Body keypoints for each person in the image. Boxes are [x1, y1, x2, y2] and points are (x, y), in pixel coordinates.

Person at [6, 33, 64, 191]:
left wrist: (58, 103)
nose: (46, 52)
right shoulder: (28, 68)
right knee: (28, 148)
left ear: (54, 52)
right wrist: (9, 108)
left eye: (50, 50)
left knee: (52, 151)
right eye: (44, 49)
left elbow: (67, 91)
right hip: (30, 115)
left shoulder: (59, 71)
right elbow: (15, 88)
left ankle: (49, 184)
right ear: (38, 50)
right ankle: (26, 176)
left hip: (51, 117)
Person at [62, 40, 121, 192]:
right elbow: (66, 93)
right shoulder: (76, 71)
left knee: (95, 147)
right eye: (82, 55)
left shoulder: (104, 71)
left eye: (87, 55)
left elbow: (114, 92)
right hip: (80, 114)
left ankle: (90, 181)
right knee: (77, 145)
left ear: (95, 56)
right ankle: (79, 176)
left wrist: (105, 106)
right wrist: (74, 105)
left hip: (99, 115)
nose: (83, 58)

-------

Your reply should be one number, the count of lines in the data that include the word "knee".

**THE ANSWER**
4